Retype the text lines from this data exactly, without any changes, and leave out the pictures.

Dataset entries
══════════
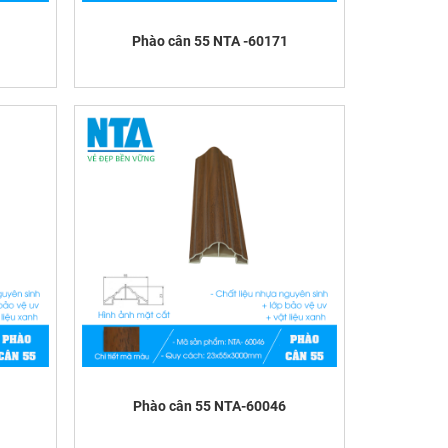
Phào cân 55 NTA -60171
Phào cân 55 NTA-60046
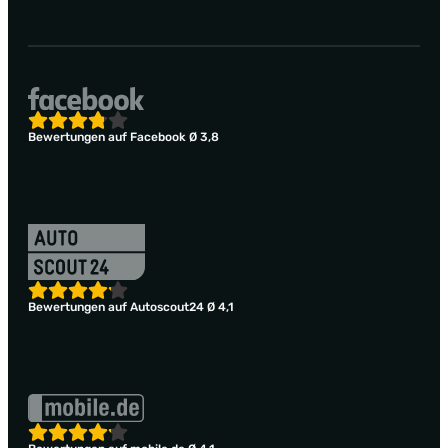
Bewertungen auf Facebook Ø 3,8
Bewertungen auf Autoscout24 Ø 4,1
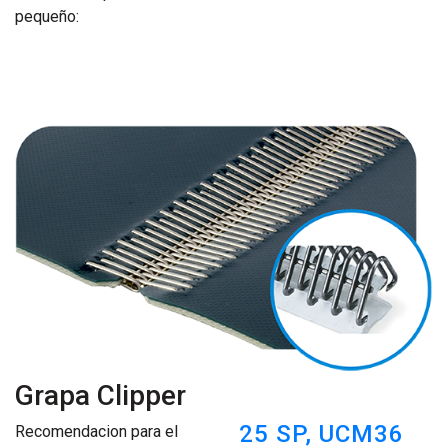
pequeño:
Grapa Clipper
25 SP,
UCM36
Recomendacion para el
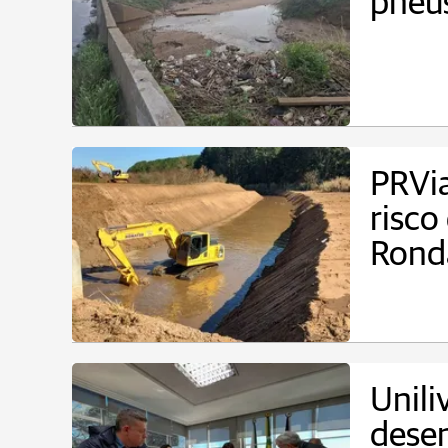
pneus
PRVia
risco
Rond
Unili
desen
══════════
● **ANSWER FOR THIS EXERCISE**
Phào cân 55 NTA -60171
Phào cân 55 NTA-60046
Bewertungen auf Facebook Ø 3,8
Bewertungen auf Autoscout24 Ø 4,1
pequeño:
Grapa Clipper
25 SP,
UCM36
Recomendacion para el
pneus
PRVia
risco
Rond
Unili
desen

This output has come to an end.